I have a function like this in C (in pseudo-ish code, dropping the unimportant parts):
int func(int s, int x, int* a, int* r) {
    int i;
    // do some stuff
    for (i=0;i<a_really_big_int;++i) {
        if (s) r[i] = x ^ i;
        else r[i] = x ^ a[i];
        // and maybe a couple other ways of computing r
        // that are equally fast individually
    }
    // do some other stuff
}
This code gets called so much that this loop is actually a speed bottleneck in the code.

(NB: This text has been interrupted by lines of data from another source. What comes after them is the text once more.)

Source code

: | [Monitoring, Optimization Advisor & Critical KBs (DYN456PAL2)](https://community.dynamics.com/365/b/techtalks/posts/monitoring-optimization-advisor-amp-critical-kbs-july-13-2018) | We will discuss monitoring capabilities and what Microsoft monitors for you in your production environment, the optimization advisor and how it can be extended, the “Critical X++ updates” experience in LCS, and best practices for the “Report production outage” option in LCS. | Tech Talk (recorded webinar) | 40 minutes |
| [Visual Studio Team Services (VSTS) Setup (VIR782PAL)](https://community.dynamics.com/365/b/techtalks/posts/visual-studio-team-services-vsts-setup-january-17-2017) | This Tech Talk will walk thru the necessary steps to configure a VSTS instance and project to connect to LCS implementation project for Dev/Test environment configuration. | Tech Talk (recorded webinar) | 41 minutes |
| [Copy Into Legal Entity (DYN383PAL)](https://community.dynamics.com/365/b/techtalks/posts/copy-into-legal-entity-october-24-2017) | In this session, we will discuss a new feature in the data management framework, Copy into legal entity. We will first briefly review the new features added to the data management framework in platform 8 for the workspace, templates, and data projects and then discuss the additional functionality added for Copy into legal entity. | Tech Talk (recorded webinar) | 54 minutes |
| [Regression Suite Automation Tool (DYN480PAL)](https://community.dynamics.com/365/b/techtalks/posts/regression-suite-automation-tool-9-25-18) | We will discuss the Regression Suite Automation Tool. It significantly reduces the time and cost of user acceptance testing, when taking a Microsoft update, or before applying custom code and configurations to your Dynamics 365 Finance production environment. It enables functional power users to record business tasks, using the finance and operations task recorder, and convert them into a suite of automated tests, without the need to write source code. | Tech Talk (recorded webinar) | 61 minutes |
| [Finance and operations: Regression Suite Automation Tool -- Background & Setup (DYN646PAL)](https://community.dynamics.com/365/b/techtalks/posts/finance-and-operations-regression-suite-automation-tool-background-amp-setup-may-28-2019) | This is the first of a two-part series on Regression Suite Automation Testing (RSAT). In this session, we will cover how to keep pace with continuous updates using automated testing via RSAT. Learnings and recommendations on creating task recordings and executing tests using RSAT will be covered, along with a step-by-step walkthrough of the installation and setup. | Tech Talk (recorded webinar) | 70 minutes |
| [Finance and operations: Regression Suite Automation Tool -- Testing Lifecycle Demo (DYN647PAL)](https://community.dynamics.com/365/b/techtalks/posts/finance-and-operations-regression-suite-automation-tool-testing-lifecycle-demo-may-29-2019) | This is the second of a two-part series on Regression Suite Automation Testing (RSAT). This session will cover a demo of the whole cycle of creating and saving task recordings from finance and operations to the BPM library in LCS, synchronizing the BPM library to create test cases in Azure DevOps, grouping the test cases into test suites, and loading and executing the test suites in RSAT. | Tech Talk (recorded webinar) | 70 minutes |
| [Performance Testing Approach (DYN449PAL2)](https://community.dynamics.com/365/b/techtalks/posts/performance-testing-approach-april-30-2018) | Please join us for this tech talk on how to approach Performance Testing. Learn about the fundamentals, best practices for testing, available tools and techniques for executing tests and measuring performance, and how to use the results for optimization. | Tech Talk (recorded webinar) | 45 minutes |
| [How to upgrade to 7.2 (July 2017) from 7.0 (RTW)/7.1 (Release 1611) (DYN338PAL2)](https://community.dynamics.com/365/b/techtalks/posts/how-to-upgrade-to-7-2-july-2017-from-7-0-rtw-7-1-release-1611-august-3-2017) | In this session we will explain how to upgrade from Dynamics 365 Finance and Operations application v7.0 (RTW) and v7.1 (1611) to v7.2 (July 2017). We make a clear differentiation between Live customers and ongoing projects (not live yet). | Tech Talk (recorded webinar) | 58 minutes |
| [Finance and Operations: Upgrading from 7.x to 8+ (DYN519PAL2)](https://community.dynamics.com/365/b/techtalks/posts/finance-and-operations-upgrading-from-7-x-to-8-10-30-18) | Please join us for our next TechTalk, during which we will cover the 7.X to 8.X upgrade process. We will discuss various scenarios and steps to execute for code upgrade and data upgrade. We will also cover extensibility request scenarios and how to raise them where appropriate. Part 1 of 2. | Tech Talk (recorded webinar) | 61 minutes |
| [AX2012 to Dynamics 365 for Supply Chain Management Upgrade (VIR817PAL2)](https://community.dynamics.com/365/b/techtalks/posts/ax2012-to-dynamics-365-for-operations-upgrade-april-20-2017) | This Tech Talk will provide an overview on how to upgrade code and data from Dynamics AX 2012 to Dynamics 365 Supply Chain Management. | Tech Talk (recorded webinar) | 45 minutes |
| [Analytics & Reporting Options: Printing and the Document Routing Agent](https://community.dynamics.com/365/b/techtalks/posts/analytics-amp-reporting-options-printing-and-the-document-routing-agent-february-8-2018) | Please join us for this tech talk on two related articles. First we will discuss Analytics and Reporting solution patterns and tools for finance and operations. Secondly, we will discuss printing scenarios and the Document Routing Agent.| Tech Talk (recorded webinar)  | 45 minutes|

I am wondering a couple things:
- Since the switch - sis a constant in the function, will good compilers optimize the loop so that the branch isn't slowing things down all the time?
- If not, what is a good way to optimize this code? 
====
Here is an update with a fuller example:
int func(int s,
         int start,int stop,int stride,
         double *x,double *b,
         int *a,int *flips,int *signs,int i_max,
         double *c)
{
  int i,k,st;
  for (k=start; k<stop; k += stride) {
    b[k] = 0;
    for (i=0;i<i_max;++i) {
      /* this is the code in question */
      if (s) st = k^flips[i];
      else st = a[k]^flips[i];
      /* done with code in question */
      b[k] += x[st] * (__builtin_popcount(st & signs[i])%2 ? -c[i] : c[i]);
    }
  }
}
EDIT 2:
In case anyone is curious, I ended up refactoring the code and hoisting the whole inner for loop (with i_max) outside, making the really_big_int loop be much simpler and hopefully easy to vectorize! (and also avoiding doing a bunch of extra logic a zillion times)